German Greens confirm Annalena Baerbock as chancellor candidate

If the Greens emerge top party at Germany’s September election, their chancellery candidate Annalena Baerbock would succeed conservative Angela Merkel.

The German Greens party confirmed Annalena Baerbock as its chancellor candidate for the September election, during a party conference on Saturday.

Accepting her 98.5% confirmation, Baerbock forecast a “duel” with Germany’s CDU-CSU conservatives, led by Angela Merkel, herself once environment minister, who is about to leave office after four terms.

“For the first time in decades, real change is in the air,” Baerbock told the 688 Greens delegates participating in their hybrid Berlin-based conference, many linked remotely via video.

“Now is the moment to renew our country. And everything is within reach,” she said, offering industry sectors a “binding” pact to reimburse them for additional costs resulting from climate-neutral economics long urged by the ecologist Greens.

Needed across society, said Baerbock, 40, was “inventiveness, solidarity and diversity” to tackle what she called “the great task of our time, averting the climate crisis.”

Saturday’s confirmation also applied to co-chair Robert Habeck, 51, placing him with Baerbock to lead the Greens’ campaign for Germany’s September election. They had first emerged as party co-leaders in 2018, with Baerbock previously little known by the general public.

Baerbock, 40, without cabinet experience but Greens’ climate negotiator during abortive three-way coalition talks after Germany’s 2017 election, conceded mistakes on Saturday.

Inexactitudes in her curriculum vitae has annoyed her “terribly,” said Baerbock, whose career includes international law studies in London and trampolining.

Facing harsh counter-lobbying by industry and other parties, Baerbock and Habeck were on Saturday handed policy planks by Greens delegates intended not to “overwhelm” voters.

Delegates at Friday’s conference opening opposed proposals to set a speed limit of 70 kilometer (56 miles) per hour on rural roads and a ban on new internal combustion vehicles as early as 2025.

Delegates were persuaded by Greens party manager Michael Kellner Saturday to campaign for a mininum wage of €12 ($14.57) an hour in Germany, where €9.50 currently applies. Some delegates had wanted €13 an hour.

Delegates also urged more investment in Germany’s education and pre-school kindergartens and its research and development sectors — to the extent of 3.5% of Germany’s Gross Domestic Product by 2025.

Recent surveys placed outgoing Merkel’s conservatives — Christian Democrats (CDU) and Bavarian Christian Social Union (CSU) — jointly on about 28%.

The Greens are placed second nationwide with about 22% in surveys — after recently eclipsing the conservatives — and despite dents in last weekend’s regional assembly election in Saxony-Anhalt state.
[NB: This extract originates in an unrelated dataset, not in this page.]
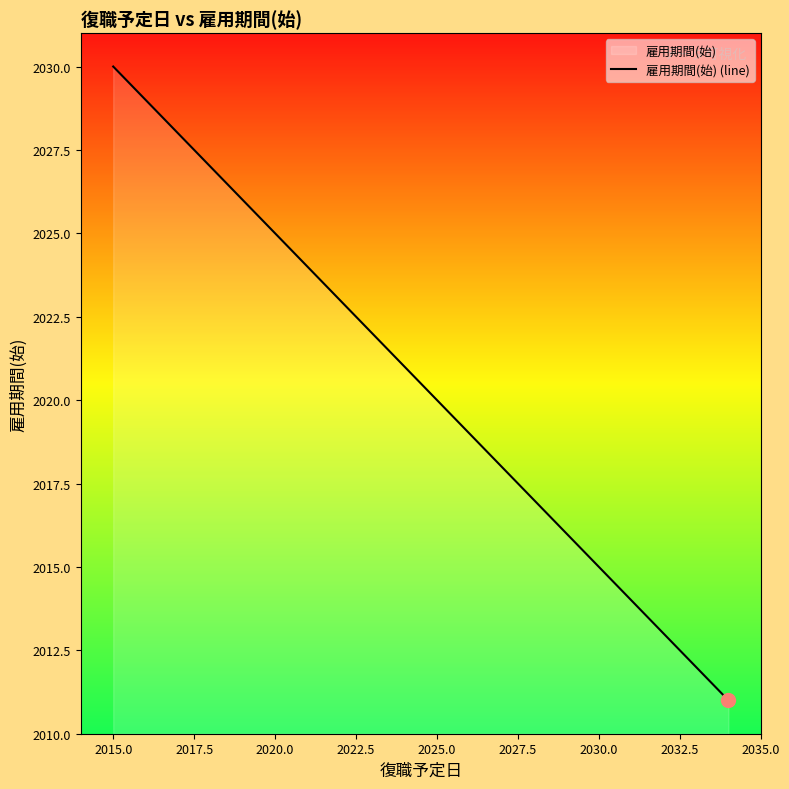

Which category has the highest value across all series?

2015.0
Baerbock’s elevation represents the first chancellery bid by the Greens, radical back in the 1980s but billed in recent years as pragmatic after damaging wrangles between “realos” and “fundis.”

On personal rankings, Baerbock was recently placed behind the conservatives’ chancellery candidate Armin Laschet and center-left Social Democrats’ (SPD) Olaf Scholz, who is currently federal finance minister and vice-chancellor in Merkel’s coalition cabinet.